[Histonet] fixation/no fixation
George Cole
georgecole <@t> ev1.net
Wed Aug 11 10:52:16 CDT 2004
Histotechs;
Thank you for your responses to my question. They reflect a much
broader range of tissues and entities studied than my
muscle/nerve/kidney studies. My questions arose from my experience
over 27 years with biopsy tissues of muscles, nerves and kidneys.

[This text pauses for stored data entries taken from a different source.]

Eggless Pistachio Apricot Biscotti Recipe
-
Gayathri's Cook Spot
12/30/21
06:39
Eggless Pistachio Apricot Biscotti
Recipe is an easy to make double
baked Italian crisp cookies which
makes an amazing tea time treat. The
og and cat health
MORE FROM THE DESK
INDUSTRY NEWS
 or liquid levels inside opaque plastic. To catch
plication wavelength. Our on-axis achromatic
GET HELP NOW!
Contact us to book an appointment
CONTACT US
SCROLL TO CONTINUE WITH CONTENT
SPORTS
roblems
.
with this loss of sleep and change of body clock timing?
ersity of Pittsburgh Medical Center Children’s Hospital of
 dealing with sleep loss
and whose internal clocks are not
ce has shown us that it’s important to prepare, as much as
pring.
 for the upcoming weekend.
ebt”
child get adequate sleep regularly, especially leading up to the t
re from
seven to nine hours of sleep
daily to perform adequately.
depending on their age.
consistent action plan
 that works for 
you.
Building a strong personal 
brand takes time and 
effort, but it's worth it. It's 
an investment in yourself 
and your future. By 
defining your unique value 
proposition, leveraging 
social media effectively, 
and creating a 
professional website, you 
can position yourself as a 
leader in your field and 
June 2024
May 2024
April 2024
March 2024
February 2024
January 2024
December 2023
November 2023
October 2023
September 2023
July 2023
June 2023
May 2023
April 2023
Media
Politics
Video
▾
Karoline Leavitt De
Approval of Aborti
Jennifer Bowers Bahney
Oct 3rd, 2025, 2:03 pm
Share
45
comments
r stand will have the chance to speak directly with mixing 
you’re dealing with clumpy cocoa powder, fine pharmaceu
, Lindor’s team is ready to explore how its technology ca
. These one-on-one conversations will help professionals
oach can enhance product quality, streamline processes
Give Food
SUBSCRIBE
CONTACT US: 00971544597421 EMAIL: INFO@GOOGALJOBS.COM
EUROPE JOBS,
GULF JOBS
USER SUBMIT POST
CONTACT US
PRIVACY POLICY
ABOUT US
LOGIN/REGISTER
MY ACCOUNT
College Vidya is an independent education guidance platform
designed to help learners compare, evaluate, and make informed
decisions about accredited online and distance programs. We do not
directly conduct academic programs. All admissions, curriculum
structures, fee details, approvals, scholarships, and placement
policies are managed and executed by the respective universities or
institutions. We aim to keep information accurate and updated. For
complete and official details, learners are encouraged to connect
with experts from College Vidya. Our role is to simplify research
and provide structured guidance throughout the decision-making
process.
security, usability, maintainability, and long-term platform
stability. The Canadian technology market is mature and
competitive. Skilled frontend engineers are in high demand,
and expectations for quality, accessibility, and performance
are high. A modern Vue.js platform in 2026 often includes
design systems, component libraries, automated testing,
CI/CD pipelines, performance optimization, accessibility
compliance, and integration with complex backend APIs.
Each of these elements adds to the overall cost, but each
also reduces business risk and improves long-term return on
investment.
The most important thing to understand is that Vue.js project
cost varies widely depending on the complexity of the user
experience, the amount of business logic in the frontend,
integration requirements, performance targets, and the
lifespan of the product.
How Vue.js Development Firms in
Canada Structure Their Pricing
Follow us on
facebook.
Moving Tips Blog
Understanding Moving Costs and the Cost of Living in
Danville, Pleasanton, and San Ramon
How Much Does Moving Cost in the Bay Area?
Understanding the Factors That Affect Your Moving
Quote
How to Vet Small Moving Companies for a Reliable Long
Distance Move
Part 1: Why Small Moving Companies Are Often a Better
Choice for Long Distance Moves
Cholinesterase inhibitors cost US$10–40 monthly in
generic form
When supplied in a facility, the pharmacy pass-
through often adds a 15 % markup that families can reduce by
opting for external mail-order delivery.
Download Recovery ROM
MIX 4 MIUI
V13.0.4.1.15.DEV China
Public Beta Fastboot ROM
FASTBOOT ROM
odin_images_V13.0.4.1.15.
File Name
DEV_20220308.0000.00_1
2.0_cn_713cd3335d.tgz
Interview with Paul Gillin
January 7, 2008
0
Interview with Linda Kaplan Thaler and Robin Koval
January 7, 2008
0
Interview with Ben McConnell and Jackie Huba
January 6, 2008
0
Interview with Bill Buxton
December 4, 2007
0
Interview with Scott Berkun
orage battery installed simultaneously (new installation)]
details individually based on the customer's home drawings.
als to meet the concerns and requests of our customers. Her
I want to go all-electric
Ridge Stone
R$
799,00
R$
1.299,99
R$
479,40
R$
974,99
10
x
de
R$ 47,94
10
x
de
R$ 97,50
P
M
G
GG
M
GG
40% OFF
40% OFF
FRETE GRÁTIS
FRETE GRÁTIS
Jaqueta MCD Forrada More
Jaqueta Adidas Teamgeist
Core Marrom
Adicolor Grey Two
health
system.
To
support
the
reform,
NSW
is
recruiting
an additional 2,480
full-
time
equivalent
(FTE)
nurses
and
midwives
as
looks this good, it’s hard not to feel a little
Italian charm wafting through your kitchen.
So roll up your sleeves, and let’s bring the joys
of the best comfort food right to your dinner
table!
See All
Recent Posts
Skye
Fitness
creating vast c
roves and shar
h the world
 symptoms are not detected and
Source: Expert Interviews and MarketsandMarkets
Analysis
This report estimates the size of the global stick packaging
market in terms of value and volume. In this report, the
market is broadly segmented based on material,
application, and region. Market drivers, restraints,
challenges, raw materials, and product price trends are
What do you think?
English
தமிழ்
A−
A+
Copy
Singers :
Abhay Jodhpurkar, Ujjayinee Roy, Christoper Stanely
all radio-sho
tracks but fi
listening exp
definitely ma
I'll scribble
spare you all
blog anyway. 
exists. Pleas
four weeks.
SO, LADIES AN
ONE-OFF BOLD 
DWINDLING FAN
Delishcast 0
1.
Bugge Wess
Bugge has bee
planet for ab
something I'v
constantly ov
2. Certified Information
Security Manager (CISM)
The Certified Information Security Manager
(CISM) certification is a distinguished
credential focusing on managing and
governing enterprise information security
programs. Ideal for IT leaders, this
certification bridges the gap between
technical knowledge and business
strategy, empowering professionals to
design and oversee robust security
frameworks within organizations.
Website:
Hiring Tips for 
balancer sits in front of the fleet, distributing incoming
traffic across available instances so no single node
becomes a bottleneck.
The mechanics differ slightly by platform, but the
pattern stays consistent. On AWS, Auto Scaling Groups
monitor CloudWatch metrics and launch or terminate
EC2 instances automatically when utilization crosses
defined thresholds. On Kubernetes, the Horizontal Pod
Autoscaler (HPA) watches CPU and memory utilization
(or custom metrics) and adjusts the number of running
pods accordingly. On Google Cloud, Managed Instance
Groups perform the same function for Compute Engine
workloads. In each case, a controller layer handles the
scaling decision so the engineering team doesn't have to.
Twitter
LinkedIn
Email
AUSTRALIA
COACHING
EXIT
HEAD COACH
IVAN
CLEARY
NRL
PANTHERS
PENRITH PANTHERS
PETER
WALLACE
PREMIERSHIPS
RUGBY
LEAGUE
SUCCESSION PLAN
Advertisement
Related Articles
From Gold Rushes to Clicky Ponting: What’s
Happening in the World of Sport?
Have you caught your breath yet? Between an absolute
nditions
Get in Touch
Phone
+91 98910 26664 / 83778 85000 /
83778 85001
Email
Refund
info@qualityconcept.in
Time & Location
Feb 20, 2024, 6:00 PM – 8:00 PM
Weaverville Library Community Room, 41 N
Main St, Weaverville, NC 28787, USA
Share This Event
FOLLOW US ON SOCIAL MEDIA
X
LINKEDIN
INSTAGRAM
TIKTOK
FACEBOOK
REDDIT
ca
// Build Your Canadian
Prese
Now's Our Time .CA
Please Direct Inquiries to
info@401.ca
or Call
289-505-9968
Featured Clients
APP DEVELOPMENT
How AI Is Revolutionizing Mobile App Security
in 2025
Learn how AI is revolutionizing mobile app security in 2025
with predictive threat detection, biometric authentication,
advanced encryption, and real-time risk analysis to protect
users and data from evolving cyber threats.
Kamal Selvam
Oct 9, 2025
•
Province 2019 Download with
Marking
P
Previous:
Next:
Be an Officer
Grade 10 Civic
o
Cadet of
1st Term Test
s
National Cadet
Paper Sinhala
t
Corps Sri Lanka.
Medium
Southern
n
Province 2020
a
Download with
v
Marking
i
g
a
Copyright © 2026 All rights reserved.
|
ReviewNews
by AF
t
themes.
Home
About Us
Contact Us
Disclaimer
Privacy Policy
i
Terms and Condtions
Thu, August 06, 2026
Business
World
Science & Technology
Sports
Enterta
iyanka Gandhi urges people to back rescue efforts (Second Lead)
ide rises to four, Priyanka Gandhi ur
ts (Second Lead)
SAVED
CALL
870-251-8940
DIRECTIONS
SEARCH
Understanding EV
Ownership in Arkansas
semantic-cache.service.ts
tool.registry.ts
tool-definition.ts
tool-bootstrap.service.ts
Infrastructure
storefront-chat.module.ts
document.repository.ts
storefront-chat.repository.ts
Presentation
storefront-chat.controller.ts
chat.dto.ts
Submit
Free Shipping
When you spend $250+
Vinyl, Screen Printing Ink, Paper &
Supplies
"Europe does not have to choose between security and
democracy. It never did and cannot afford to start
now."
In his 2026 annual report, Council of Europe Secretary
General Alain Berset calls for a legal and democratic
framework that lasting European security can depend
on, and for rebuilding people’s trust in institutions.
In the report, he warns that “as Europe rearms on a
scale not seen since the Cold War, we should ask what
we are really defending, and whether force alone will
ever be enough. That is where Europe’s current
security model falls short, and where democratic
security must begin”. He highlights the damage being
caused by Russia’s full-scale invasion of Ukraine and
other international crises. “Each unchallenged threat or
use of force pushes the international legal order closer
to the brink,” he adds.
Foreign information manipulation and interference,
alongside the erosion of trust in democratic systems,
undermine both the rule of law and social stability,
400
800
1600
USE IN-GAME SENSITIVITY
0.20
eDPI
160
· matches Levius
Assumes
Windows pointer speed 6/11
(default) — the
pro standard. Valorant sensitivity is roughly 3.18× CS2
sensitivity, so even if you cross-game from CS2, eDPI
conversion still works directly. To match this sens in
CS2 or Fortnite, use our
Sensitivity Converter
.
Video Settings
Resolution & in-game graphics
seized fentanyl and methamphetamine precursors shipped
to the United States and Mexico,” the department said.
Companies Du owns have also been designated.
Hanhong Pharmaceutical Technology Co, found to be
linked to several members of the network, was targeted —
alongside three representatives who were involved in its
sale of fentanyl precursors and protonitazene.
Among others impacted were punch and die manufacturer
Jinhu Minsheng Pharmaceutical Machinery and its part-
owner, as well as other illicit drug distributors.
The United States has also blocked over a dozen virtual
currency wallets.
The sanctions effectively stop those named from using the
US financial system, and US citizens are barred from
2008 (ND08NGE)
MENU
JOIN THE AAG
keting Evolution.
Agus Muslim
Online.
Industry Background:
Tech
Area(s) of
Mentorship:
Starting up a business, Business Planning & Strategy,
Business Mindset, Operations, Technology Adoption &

The question simply was, given, that once fixation was considered
impossible for use with immunofluorescent work and, I thought, all
antibody techniques. Now the histonet carries constant references to
fixation in these studies. The questions were 1) what do you do to make
fixed tissues useable for these studies and, 2) what is the comparable
results between fixed and non fixed tissues in the results? I am
impressed with the broad responses reflecting much expertise in work
done. But questions 1 and 2 have been whiffed aside by an acceptance of
the fixed tissue work, and this retiree is still in the dark about what
has altered a once Absolute Rejection of fixation, and allowed
histotechs of today an acceptance of fixation in certain areas of
histochemistry. Like the food ladeller and Oliver Twist: When Oliver
asks, "Please, sir. May I have some more?", the man serving the children
shouts; "More! The boy wants more! Surely the boy shall hang!!" That I
should question fixatives seems worse than Oliver asking for more
oatmeal! The question about fixatives seems foreign to the current
generalized mind set with strong habits of use of them. I ask these
questions after a working lifetime in which fixatives caused absolute
failure in all but a few processes in muscle work and it was taken as an
additional absolute, that fixatives ruined imnunofluorescnce in kidney
work. Have these absolutes evaporated?